Во многом дворец этот был похож на новую жемчужину - Азе-ле-Ридо, только что построенный в далекой Турени замок. Он имел такую же Г-образную форму и так же наполовину охватывал передний, парадный двор; такой же четырехэтажный главный корпус, соединенный под прямым углом с более коротким крылом, такие же круглые пузатенькие башенки с коническими крышами на каждом внешнем углу здания. И, подобно Азе, он сохранял лишь те особенности средневекового замка, которые служили для украшения: угловые башенки, стену с бойницами, тянущуюся между ними вдоль всей наружной стороны замка. Однако башенки стояли только для симметрии, а крепостная стена превратилась в закрытую галерею третьего этажа со многими окнами, из которых открывался великолепный вид на окружающую местность.
Действительно, в противоположность мрачным замкам прошлых веков, этот дворец имел с каждой стороны множество окон, выполненных по новой моде со средниками - горизонтальными поперечинами в рамах, - окон то одиночных, то сдвоенных, вплоть до красивых мансардных окошек в очень высоких крышах с крутыми скатами. И во всем чувствовалось итальянское стремление к артистизму и изяществу: в богато украшенных фасадах парадного двора, в желобчатых колонках по сторонам окон, в нишах, фризах и веерообразных фрамугах, в лепных купидонах, гирляндах и медальонах.
Окружающий ландшафт был творением искусства не в меньшей мере, чем сам дворец. Когда-то старый Шаванский замок, от которого осталась лишь одна башня в юго-восточном углу здания, стоял в открытом поле, и вода в его крепостной ров поступала из речки, стекавшей с Тарарских холмов и впадавшей в Луару.

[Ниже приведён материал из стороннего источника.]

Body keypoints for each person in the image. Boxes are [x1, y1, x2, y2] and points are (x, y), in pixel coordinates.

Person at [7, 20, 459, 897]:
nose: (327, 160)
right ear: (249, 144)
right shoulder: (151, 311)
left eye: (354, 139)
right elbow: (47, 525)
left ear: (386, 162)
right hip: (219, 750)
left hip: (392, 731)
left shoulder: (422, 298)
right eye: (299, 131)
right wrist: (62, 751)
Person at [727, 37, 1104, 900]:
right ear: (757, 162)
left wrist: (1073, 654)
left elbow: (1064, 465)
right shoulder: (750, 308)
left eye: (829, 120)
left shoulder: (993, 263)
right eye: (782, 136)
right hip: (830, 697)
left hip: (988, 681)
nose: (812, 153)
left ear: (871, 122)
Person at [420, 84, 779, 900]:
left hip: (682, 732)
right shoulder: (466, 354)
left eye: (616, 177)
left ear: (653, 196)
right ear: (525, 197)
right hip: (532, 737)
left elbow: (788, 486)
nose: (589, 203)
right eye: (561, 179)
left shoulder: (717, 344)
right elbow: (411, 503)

Теперь поле было превращено в неглубокое озеро; новый дворец высился на искусственном острове, состоящем из бесчисленных свай, засыпанных грунтом; от парадного двора к внешнему берегу озера вел красивый каменный мост из нескольких арочных пролетов. А вокруг озера, скрывая из виду конюшни, псарни, птичники и прочие службы, а также и деревушку за ними, на целую лигу или даже больше раскинулся парк - заповедное обиталище благородных оленей и диких кабанов, открытое лишь для избранных.

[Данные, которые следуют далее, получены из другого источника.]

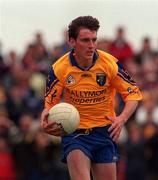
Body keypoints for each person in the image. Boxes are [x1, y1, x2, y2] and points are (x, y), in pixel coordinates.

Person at [41, 16, 142, 180]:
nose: (91, 45)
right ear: (72, 41)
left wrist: (122, 118)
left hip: (104, 132)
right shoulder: (59, 68)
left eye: (94, 40)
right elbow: (48, 105)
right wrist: (45, 120)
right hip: (74, 133)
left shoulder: (110, 63)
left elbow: (133, 94)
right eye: (85, 40)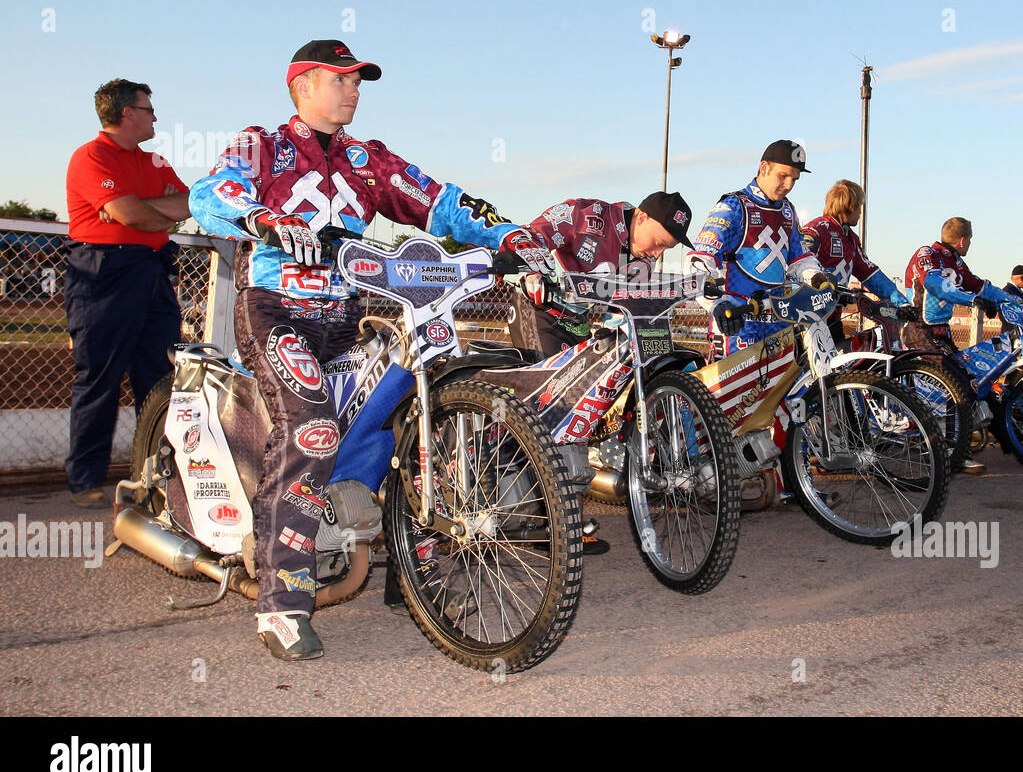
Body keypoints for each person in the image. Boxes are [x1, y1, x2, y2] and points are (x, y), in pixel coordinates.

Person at [188, 40, 550, 661]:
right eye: (341, 79)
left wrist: (508, 233)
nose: (354, 91)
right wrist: (266, 219)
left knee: (401, 416)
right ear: (303, 85)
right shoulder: (261, 145)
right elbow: (210, 192)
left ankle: (413, 576)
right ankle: (281, 604)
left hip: (345, 316)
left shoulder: (368, 159)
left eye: (358, 81)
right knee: (312, 431)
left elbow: (441, 202)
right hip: (276, 310)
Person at [64, 79, 191, 509]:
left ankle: (151, 478)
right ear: (127, 113)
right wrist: (146, 211)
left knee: (159, 379)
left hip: (152, 271)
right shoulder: (91, 156)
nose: (155, 117)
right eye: (149, 109)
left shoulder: (153, 159)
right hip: (103, 273)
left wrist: (139, 209)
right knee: (99, 379)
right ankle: (85, 480)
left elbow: (185, 204)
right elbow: (132, 215)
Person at [510, 192, 693, 358]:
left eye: (666, 249)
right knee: (549, 381)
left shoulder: (645, 260)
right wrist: (532, 272)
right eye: (659, 243)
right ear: (642, 218)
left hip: (579, 322)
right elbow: (531, 235)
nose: (658, 254)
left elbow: (622, 311)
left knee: (592, 379)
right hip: (538, 308)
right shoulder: (586, 214)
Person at [686, 140, 824, 355]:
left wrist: (817, 278)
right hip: (736, 323)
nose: (789, 185)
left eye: (794, 179)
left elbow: (801, 259)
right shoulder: (733, 206)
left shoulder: (788, 211)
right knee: (732, 379)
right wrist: (715, 303)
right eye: (783, 176)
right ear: (764, 168)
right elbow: (700, 259)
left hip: (778, 323)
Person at [799, 179, 909, 343]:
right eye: (859, 207)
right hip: (807, 318)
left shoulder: (851, 238)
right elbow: (799, 265)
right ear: (849, 206)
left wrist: (902, 303)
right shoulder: (816, 230)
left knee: (842, 358)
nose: (860, 212)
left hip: (834, 318)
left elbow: (870, 273)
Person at [902, 217, 1017, 356]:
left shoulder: (956, 262)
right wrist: (973, 300)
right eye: (970, 239)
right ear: (963, 241)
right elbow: (935, 284)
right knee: (950, 370)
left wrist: (1022, 304)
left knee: (968, 368)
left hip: (943, 332)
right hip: (919, 331)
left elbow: (982, 287)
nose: (970, 243)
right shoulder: (927, 253)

Так, концентрическими кольцами, подобно оправе какого-то драгоценного камня, лес и вода охватывали дворец, ослабляя ослепительное сверкание белого камня, смягчая его контуры и создавая впечатление зачарованного покоя.
В общем, Шаван-ла-Тур, новенький с иголочки, ещё пахнущий известкой, был провозвестником новой эры, родившейся в Италии и сейчас распространяющейся на север. Он символизировал многое: возрожденный культ красоты, поклонение человеческому разуму, страстное стремление ко всему, что услаждает чувства. И по смыслу своему он был свидетельством заката прежнего века, может быть, сумрачного, готического, однако отдающего предпочтение духовным ценностям.
У Блеза де Лальера, прибывшего сюда с королевским багажным обозом, при первом взгляде на дворец захватило дух. Он ошеломленно замер на берегу озера, словно прекрасное здание по ту сторону моста было волшебным видением. Даже погонщики мулов и слуги из обоза на минуту прекратили свою болтовню и изумленно уставились на дворец.